TERAS7.COM – Tiga orang gelandangan dan pengemis (Gepeng) yang sebelumnya dibawa ke Rumah Singgah Banjar Manis akan ditindaklanjuti melalui proses reunifikasi dengan keluarga masing-masing.
Langkah tersebut dilakukan Pemerintah Kabupaten Banjar melalui Dinas Sosial Pemberdayaan Perempuan, Perlindungan Anak, Pengendalian Penduduk dan Keluarga Berencana (Dinsos P3AP2KB) setelah ketiganya menjalani pendataan dan asesmen awal.
Kepala Dinsos P3AP2KB Kabupaten Banjar Hj Erny Wahdini bersama jajaran melakukan pemantauan langsung ke Rumah Singgah Banjar Manis, Rabu (02/09/2026).
Kunjungan tersebut untuk memastikan kondisi para klien sekaligus melihat proses penanganan dan pelayanan sosial yang diberikan petugas.
Dalam pemantauan, Erny berinteraksi langsung dengan para klien melalui konseling dengan pendekatan humanis dan persuasif. Hal itu dilakukan untuk menggali informasi terkait kondisi sosial, latar belakang keluarga, serta faktor yang menyebabkan mereka berada di jalan.

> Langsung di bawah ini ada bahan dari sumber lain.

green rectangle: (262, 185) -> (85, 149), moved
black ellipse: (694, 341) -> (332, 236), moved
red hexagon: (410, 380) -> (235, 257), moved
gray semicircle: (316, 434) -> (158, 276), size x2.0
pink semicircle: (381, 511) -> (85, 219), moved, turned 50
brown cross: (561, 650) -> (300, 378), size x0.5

Selain konseling, para klien juga diberikan arahan, pembinaan dan motivasi agar tidak kembali melakukan aktivitas mengemis di jalan.
Erny menegaskan, penanganan Gepeng tidak hanya berorientasi pada penertiban, tetapi harus disertai pelayanan dan pembinaan sosial sesuai kondisi masing-masing klien.

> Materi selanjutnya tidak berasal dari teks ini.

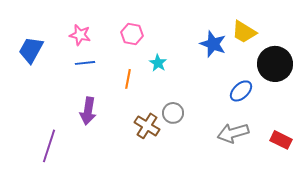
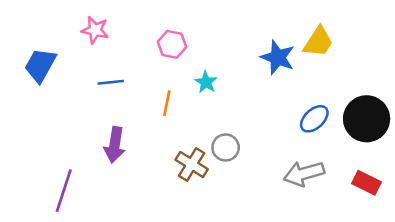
yellow trapezoid: (244, 32) -> (318, 42), turned -88
pink star: (80, 35) -> (95, 30), moved
black circle: (275, 64) -> (367, 119), moved

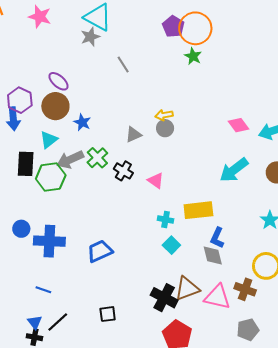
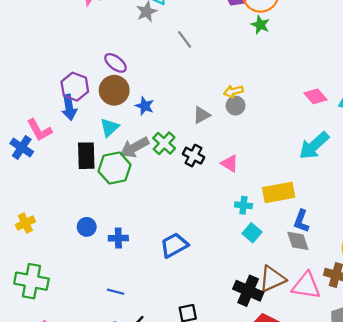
blue cross: (49, 241) -> (118, 238), size x0.6

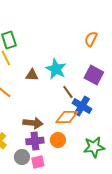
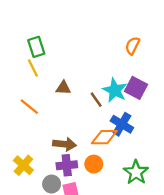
cyan star: (56, 69) -> (115, 90), moved
brown line: (68, 92) -> (96, 100), moved
green star: (94, 147) -> (136, 172), turned -30

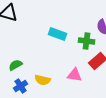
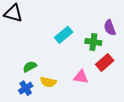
cyan rectangle: (58, 34) -> (64, 35), turned -60
green semicircle: (16, 65) -> (30, 67), moved

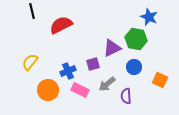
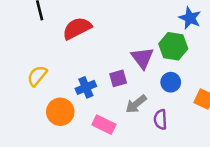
purple triangle: (112, 48) -> (142, 58), turned -42
pink rectangle: (80, 90) -> (104, 125), moved

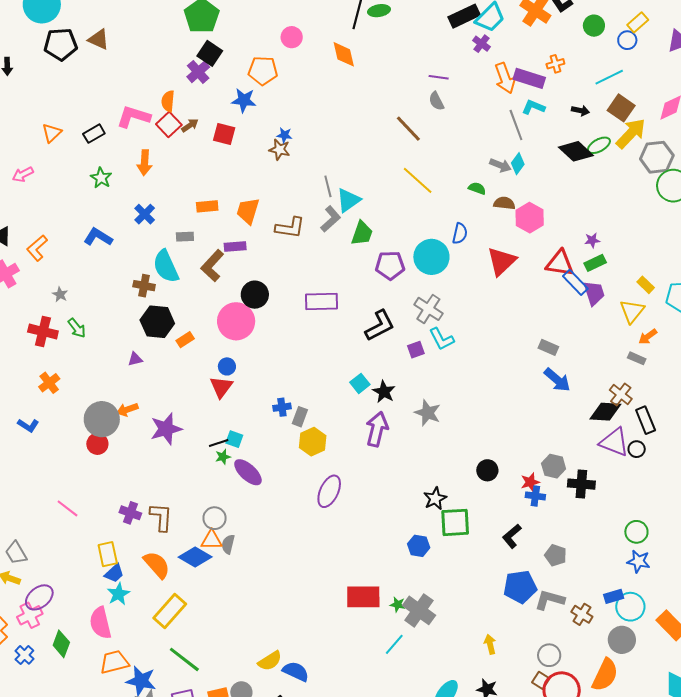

“Penanganan Gepeng harus dilakukan secara terpadu dan humanis. Setelah dilakukan penertiban, mereka perlu mendapatkan pendataan, asesmen, pembinaan dan pelayanan sosial sesuai dengan kondisi masing-masing,” jelasnya.
Ia mengatakan, bagi klien yang masih memiliki keluarga, pihaknya akan mengupayakan reunifikasi dengan tetap memperhatikan aspek keamanan dan keberlanjutan pembinaan.

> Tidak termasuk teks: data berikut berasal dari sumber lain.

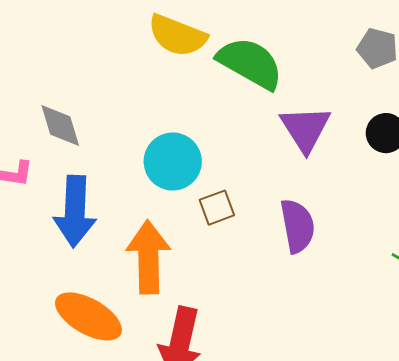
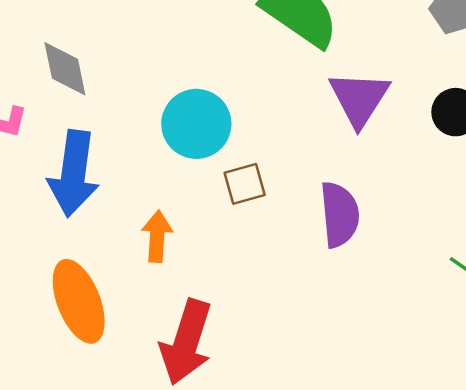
orange arrow: (148, 257) -> (157, 236), size x0.6
orange ellipse: (88, 316) -> (79, 301), turned 34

Berdasarkan hasil pendataan dan asesmen awal, ketiga klien selanjutnya akan ditindaklanjuti melalui proses reunifikasi dan diserahkan kepada orang tua atau keluarga masing-masing.
Langkah tersebut diharapkan dapat mengembalikan klien ke lingkungan keluarga yang aman dan mendukung. Keluarga juga diharapkan berperan dalam memberikan pengawasan, pendampingan dan pembinaan agar mereka tidak kembali melakukan aktivitas sebagai Gepeng di jalan.
Dinsos P3AP2KB Kabupaten Banjar melalui Rumah Singgah Banjar Manis akan terus melakukan pemantauan dan berkoordinasi dengan keluarga serta pihak terkait untuk memastikan keberlanjutan penanganan.
Selain reunifikasi, Pemkab Banjar juga berkomitmen mengembangkan penanganan Gepeng yang menyentuh akar permasalahan melalui pemenuhan kebutuhan dasar, pelayanan sosial, pembinaan hingga peluang pemberdayaan ekonomi sesuai potensi dan kondisi klien.
Dengan pendekatan tersebut, penanganan Gepeng diharapkan tidak berhenti pada penertiban, tetapi dapat memberikan solusi yang lebih berkelanjutan sekaligus mendorong kemandirian sosial dan ekonomi.